## Task instructions:
Keep every word of the listing and reproduce it exactly, but set aside any image found there.

## Exercise data:

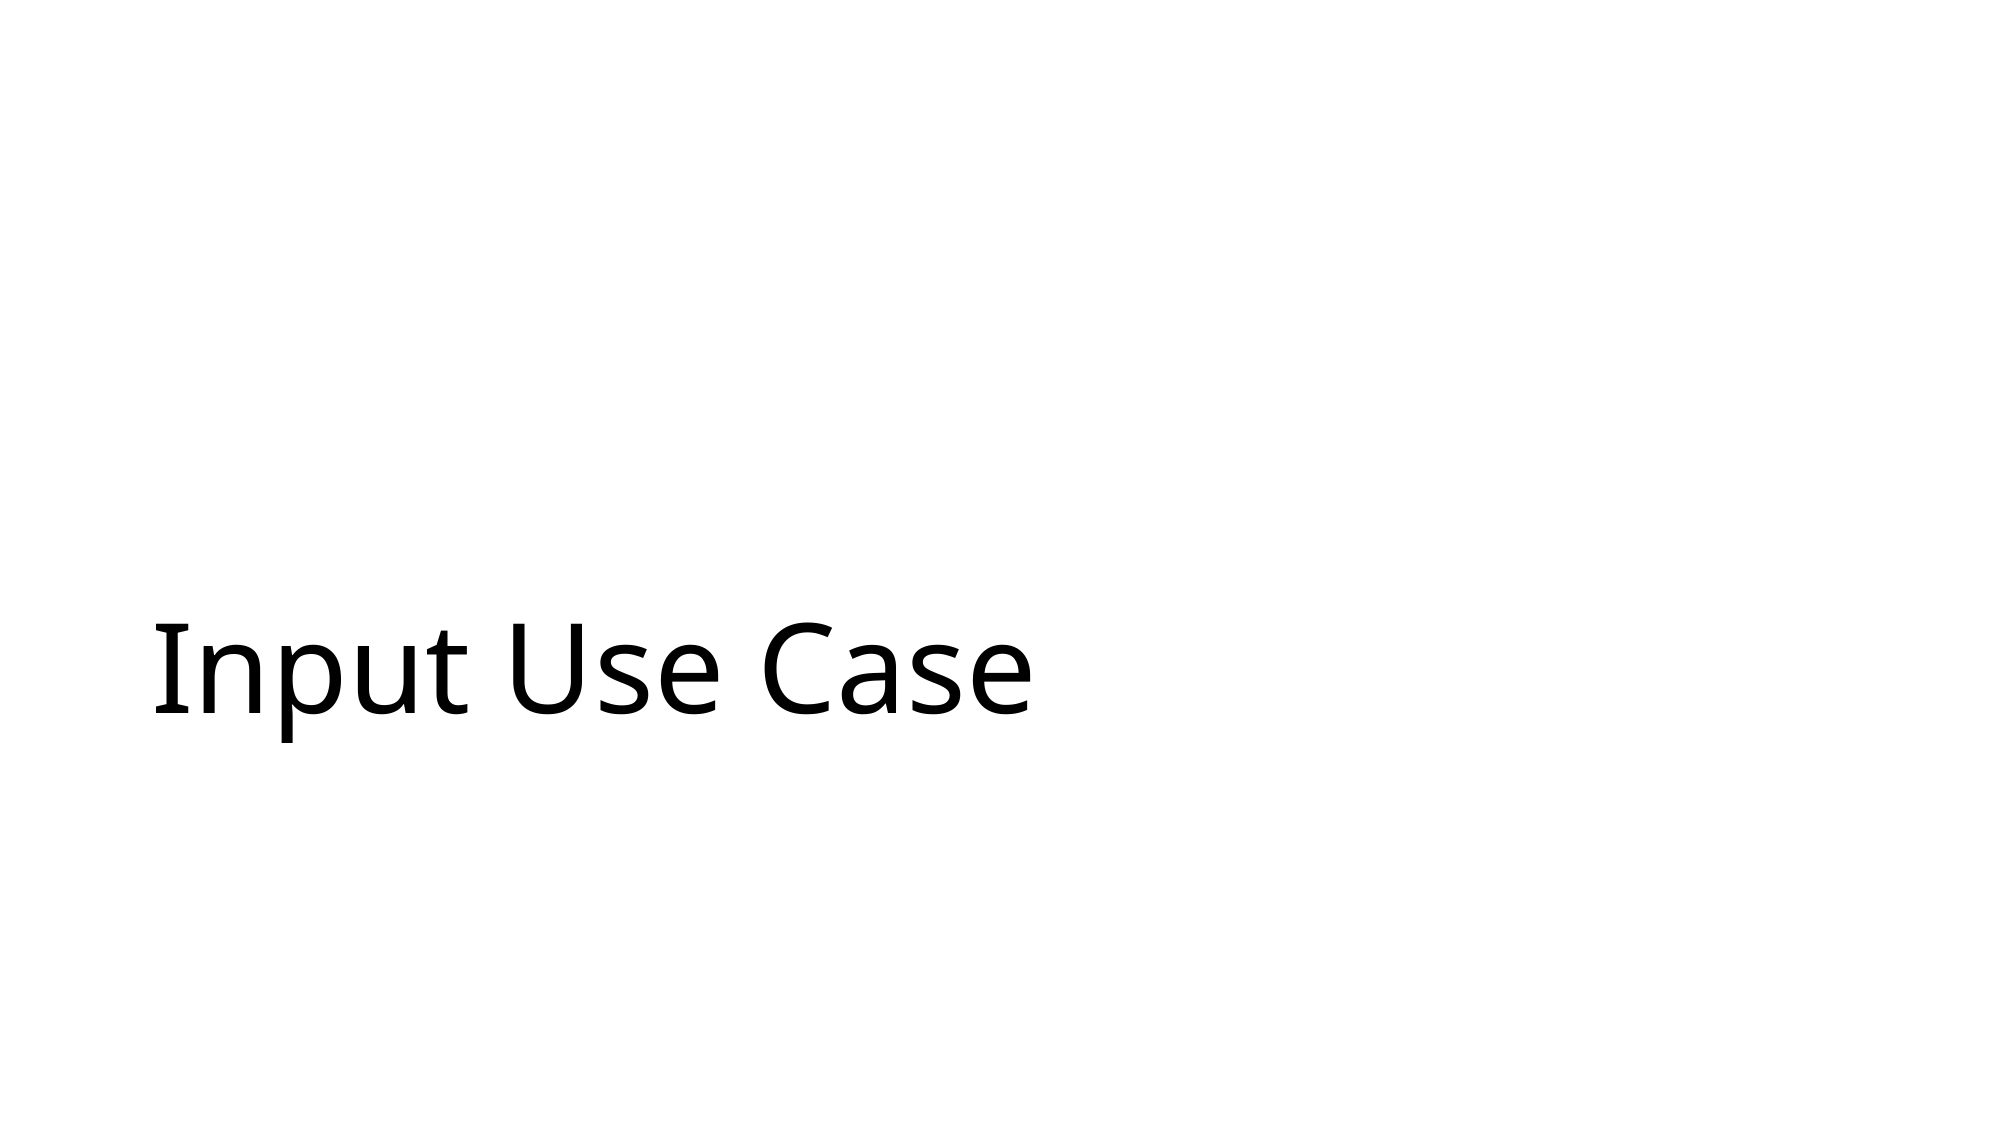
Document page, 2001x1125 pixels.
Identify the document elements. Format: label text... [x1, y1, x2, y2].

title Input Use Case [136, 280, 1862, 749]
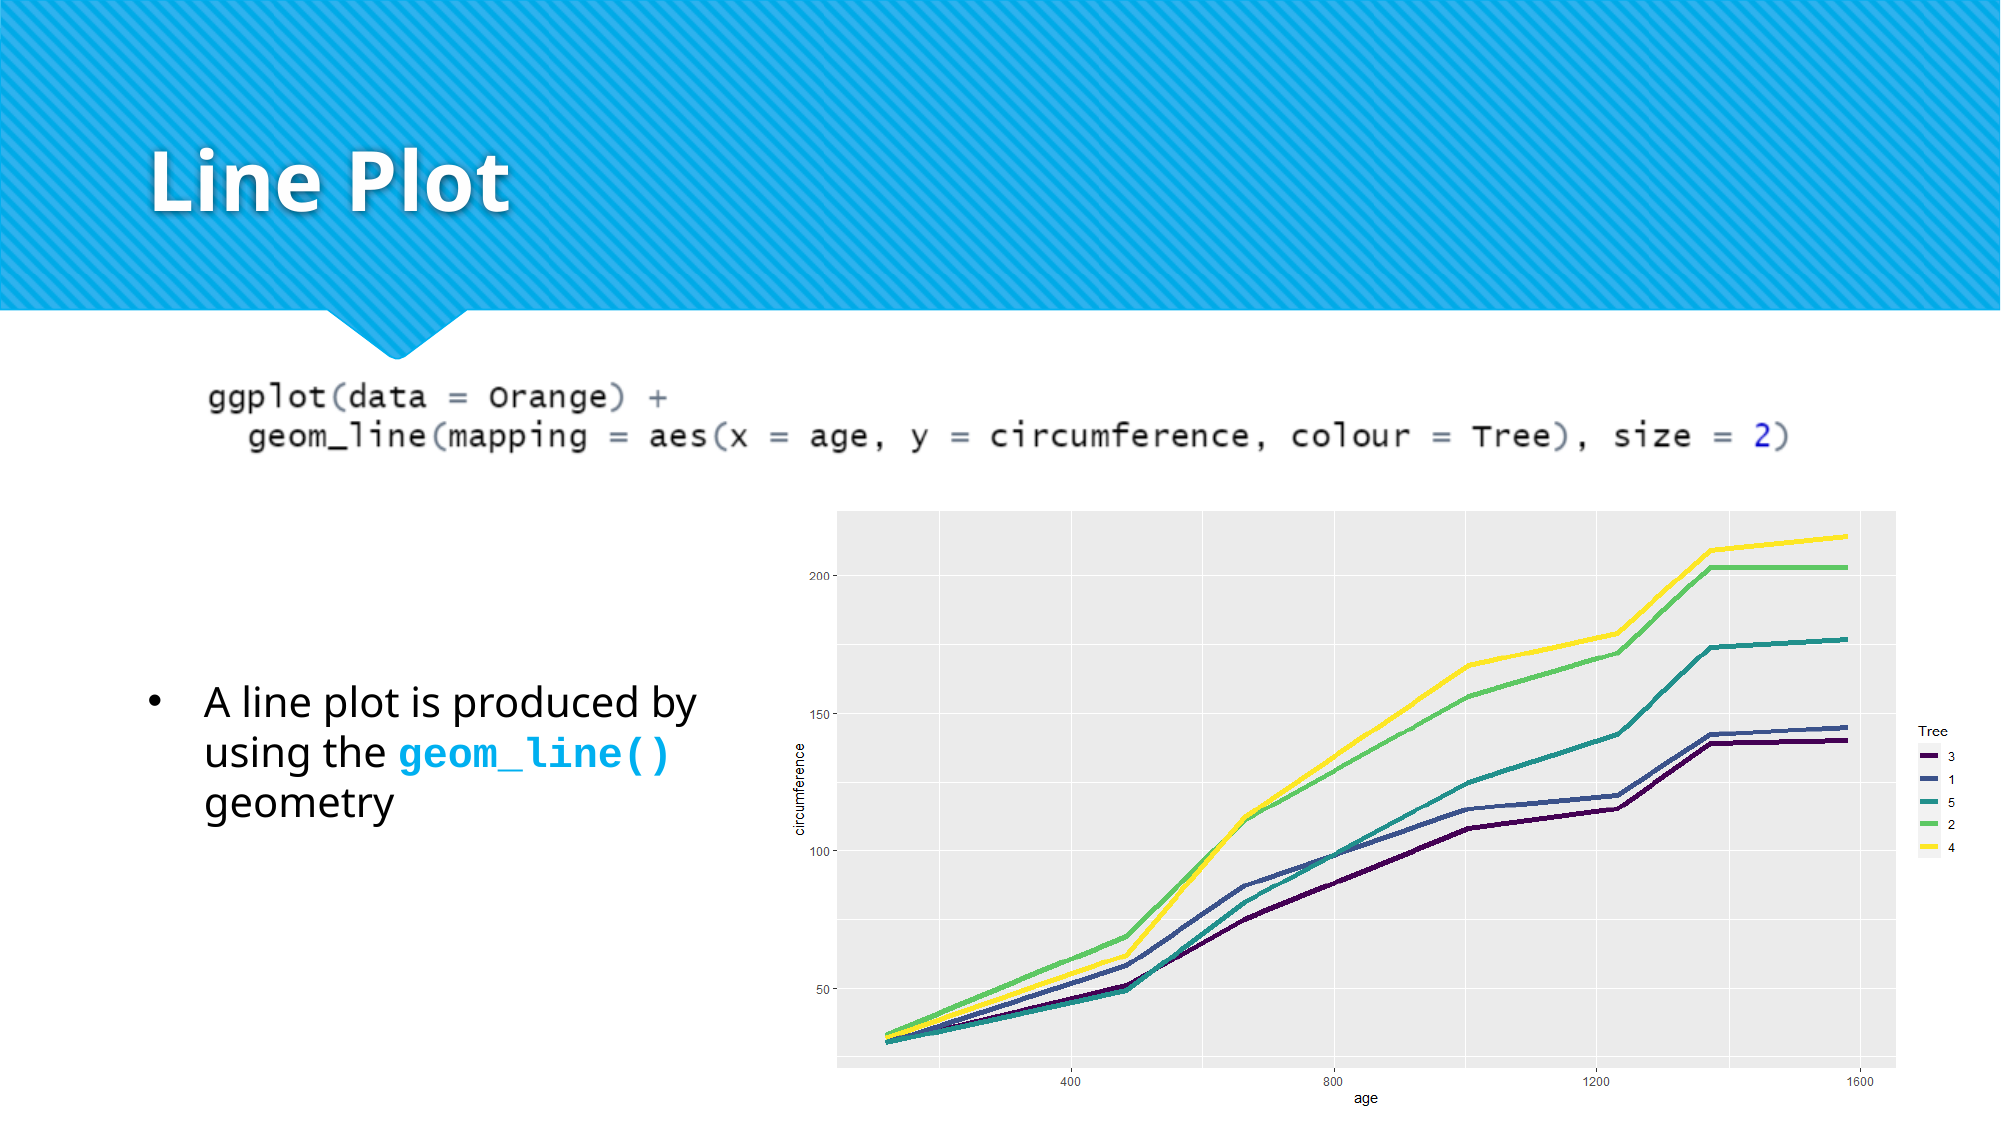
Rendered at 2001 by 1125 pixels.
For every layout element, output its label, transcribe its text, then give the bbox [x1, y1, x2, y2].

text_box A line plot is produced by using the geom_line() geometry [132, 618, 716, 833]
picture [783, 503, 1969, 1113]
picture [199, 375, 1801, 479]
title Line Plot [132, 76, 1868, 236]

## Exercise solution:
Document page, 2001x1125 pixels.
Identify the document elements. Format: label text... [x1, y1, x2, y2].

title Input Use Case [136, 280, 1862, 749]
Rendered at 2001 by 1125 pixels.
For every layout element, output its label, transcribe its text, then give the bbox [x1, y1, x2, y2].

text_box A line plot is produced by using the geom_line() geometry [132, 618, 716, 833]
picture [783, 503, 1969, 1113]
picture [199, 375, 1801, 479]
title Line Plot [132, 76, 1868, 236]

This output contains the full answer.